Text provided
----

Claim Rejections - 35 USC § 103
The following is a quotation of 35 U.S.C. 103 which forms the basis for all obviousness rejections set forth in this Office action:
A patent for a claimed invention may not be obtained, notwithstanding that the claimed invention is not identically disclosed as set forth in section 102, if the differences between the claimed invention and the prior art are such that the claimed invention as a whole would have been obvious before the effective filing date of the claimed invention to a person having ordinary skill in the art to which the claimed invention pertains. Patentability shall not be negated by the manner in which the invention was made.


3.	Claims 1, 4, 6, 8, 17, 18 and 21 are rejected under 35 U.S.C. 103 as being unpatentable over Strom (US10152676) in view of Majumdar et al (US20190042945)

	Regarding claim 1, Strom teaches a processor-implemented neural network method, the method (when using stochastic gradient descent to train a neural network (e.g., a deep neural network), a computing device may compute a gradient (e.g., a set of elements with a separate update value for each parameter of the model) for each input vector of training data, or for some subset of training data, col 3 lines 20-24) comprising: 
	calculating one or more respective individual gradient values for updating a weight of a neural network; (At block 408, the gradient computation module 122 or some other module or component of the model training node 102A can generate a partial gradient based on the output vector 306 …., col 7 lines 45-60)  
	tuning the one or more respective individual gradient values, (The quantized gradient values are then applied to the parameters of the local copy of the model, col 4, lines 17-19),
	each having respective bit digits, to correspond to bit digits of residual gradient value; (the un-quantized update value may be a 32 or 64 bit floating point number, and it may be quantized to an 8 bit number, col 11, lines 45-48);
	summing the weight and an intermediate summation value of the tuned one or more respective individual gradient values, and the residual gradient value; (In adding the partial gradient 314 to the residual gradient, each individual update value from the partial gradient 314 can be added to the corresponding update value (e.g. the value for the same model parameter (as weight)) of the residual gradient, col 8, lines 5-8. The Examiner notes that the intermediate summation value is the residual gradient value added to the individual gradient value)  
	updating the residual gradient value dependent on a result of the summing; (At decision block 412, the model synchronization module 124 or some other module or component can determine, for a given model parameter, whether a particular update value (the combined update value from the partial gradient and the residual gradient) meets or exceeds a threshold. If so, the process 400 may proceed to block 414; col 8, lines 32-37, step 412-414, Fig. 4)

----

Task statement
In the office action excerpt above, to what size may the un-quantized update value be quantized?

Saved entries
----

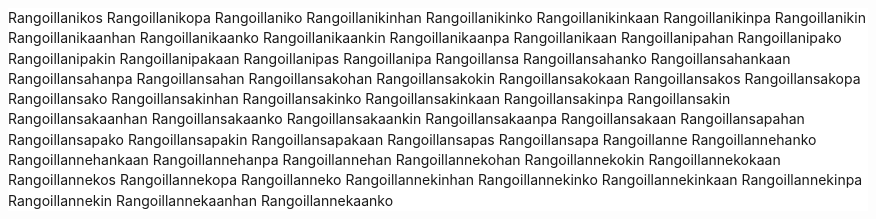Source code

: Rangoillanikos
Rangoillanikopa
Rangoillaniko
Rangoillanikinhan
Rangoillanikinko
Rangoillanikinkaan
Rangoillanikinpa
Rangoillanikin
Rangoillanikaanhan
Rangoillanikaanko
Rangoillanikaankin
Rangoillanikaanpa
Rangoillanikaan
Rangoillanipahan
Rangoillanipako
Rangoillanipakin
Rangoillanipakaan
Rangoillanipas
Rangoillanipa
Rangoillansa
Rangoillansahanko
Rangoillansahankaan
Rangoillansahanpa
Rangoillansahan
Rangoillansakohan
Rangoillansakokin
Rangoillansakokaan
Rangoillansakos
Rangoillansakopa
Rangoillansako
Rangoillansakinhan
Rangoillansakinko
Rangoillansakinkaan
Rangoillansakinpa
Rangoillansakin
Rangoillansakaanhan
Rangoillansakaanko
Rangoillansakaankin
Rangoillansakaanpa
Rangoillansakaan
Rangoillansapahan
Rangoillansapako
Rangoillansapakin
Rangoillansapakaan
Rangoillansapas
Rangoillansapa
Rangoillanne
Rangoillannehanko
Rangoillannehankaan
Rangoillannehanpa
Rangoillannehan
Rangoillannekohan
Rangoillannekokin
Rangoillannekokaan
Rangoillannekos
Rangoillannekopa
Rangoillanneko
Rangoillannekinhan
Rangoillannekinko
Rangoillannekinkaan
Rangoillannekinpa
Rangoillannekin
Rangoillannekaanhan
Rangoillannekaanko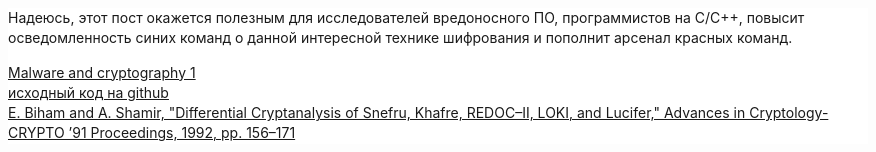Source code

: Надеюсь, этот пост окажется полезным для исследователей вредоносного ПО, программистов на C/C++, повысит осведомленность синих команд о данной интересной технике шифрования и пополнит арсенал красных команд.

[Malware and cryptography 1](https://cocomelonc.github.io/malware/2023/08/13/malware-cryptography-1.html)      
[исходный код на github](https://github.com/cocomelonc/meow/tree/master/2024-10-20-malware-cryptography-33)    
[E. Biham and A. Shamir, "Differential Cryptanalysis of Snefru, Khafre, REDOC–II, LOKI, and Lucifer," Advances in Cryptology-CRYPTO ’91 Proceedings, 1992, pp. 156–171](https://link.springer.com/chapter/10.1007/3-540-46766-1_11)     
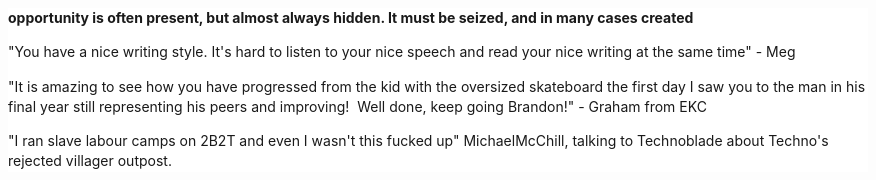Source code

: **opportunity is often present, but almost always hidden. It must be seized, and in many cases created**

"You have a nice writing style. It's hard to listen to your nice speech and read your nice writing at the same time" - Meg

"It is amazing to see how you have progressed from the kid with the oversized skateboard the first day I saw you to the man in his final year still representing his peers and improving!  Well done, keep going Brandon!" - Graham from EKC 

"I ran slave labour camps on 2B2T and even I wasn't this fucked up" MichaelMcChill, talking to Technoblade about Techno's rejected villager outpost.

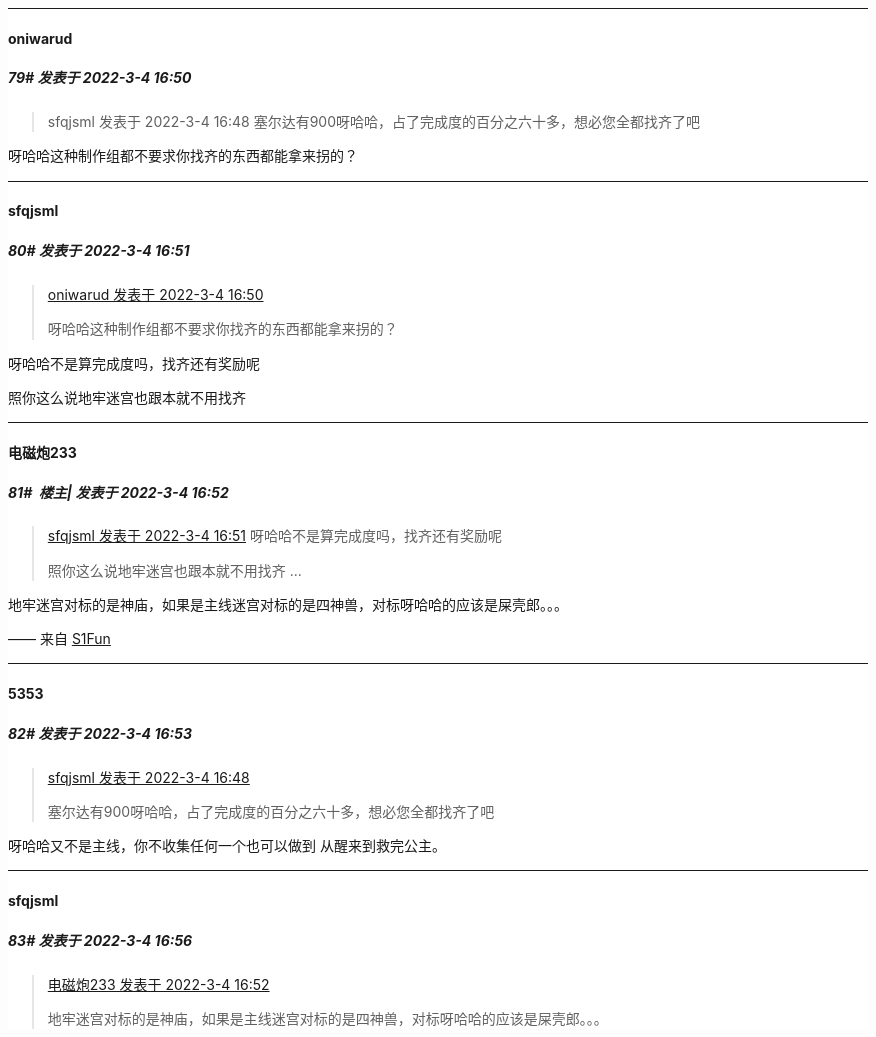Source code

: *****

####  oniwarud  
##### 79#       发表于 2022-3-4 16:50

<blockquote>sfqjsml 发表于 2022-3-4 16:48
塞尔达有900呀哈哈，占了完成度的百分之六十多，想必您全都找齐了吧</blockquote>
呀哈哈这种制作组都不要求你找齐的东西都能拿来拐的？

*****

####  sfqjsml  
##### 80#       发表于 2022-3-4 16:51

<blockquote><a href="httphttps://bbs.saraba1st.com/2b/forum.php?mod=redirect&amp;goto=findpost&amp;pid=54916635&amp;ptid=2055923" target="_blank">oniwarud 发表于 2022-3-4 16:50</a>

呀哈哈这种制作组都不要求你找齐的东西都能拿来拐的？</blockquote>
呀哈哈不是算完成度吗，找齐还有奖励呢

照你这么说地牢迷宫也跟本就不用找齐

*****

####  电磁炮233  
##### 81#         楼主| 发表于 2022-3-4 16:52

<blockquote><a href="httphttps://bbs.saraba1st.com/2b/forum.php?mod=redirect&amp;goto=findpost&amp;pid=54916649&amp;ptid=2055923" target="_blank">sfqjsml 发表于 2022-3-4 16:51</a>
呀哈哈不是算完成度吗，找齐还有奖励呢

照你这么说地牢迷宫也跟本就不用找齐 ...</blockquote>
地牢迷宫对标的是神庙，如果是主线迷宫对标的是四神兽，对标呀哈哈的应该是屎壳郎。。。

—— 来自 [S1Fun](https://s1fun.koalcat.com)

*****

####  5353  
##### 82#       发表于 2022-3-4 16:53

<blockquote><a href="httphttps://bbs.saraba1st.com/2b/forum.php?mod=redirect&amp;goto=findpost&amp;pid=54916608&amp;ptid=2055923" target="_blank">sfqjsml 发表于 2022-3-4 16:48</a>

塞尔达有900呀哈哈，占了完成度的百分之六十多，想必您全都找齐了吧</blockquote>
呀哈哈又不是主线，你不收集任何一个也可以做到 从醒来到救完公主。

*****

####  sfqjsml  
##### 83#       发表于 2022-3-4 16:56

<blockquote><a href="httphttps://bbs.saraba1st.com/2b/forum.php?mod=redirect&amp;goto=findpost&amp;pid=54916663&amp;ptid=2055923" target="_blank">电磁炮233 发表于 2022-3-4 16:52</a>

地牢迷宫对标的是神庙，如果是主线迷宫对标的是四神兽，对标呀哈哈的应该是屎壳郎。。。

----

Task result
It may be quantized to an 8 bit number.